TEXTO DE LEITURA
========================

O relator, Senador Epitácio Cafeteira, ao apresentar o seu parecer, não obedeceu às normas usuais, já sedimentadas nos procedimentos disciplinares do Conselho de Ética, de promover a oitivas das testemunhas de acusação e defesa arroladas no decorrer do processo, bem como não procedeu a quaisquer diligências que pudessem elucidar, perante aos membros da Comissão, pontos divergentes na comprovação fática das provas apresentadas. Ao alegar a possibilidade regimental de efetuar discricionariamente tais procedimentos, afastou-se da preocupação maior que permeou todas as ações do Conselho de Ética até então: evitar que todo o processo fosse considerado inconstitucional por colidir com os princípios constitucionais superiores do devido processo legal, do contraditório e da ampla defesa.

========================

EXERCÍCIO A
Informe quantas linhas das entradas contêm a palavra "where", considerando a diferença entre maiúsculas e minúsculas. Responda apenas com o número.

ENTRADAS FORNECIDAS
========================

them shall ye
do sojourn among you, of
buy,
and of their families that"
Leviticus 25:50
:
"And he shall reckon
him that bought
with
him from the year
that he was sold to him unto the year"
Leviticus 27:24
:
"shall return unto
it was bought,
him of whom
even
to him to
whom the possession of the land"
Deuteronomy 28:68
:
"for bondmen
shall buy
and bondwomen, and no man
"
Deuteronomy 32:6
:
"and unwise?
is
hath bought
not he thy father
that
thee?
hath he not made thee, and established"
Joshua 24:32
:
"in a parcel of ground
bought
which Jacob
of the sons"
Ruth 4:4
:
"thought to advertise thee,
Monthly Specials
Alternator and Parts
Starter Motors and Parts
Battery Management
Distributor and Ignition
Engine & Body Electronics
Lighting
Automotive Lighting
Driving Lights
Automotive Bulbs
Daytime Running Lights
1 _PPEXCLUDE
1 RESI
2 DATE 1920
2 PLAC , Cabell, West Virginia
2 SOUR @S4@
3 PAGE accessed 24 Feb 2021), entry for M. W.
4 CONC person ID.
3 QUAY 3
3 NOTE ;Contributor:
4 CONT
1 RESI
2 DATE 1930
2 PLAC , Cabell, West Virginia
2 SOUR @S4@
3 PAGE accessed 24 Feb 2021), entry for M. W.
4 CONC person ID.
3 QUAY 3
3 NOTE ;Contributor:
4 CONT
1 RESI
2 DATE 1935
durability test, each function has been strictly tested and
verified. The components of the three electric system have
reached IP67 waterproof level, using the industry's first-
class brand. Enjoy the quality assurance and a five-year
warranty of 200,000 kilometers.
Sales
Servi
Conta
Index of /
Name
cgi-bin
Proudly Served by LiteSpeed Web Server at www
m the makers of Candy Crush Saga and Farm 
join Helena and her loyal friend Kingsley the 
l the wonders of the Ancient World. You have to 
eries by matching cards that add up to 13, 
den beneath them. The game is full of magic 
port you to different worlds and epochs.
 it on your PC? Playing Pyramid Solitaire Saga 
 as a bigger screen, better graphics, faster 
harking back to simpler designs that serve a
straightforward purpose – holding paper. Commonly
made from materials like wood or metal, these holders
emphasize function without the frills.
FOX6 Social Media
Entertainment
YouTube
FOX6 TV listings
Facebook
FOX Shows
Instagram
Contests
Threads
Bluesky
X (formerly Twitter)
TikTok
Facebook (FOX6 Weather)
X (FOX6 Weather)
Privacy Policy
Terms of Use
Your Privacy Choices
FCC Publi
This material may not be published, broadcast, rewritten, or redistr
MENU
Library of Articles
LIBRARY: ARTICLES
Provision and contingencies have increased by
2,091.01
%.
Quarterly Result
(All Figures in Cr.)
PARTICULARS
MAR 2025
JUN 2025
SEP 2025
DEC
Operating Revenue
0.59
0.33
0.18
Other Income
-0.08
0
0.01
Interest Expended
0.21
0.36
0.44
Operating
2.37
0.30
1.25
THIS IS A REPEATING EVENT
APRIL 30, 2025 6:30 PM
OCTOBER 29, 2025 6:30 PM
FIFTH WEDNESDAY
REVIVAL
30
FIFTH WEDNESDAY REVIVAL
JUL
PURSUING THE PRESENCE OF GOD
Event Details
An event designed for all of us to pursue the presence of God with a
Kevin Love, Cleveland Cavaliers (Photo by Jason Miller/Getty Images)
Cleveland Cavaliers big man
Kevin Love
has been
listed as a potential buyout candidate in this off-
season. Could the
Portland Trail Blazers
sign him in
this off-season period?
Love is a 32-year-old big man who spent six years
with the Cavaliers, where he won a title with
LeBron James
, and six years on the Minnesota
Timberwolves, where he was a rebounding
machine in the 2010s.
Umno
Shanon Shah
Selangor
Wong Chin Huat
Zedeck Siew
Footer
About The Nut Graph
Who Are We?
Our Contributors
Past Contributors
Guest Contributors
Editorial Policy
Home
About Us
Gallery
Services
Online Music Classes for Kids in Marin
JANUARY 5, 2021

========================

EXERCÍCIO B
Liste os princípios constitucionais citados no texto sobre o parecer do relator.

RESULTADO DA TAREFA A
2

RESULTADO DA TAREFA B
devido processo legal; contraditório; ampla defesa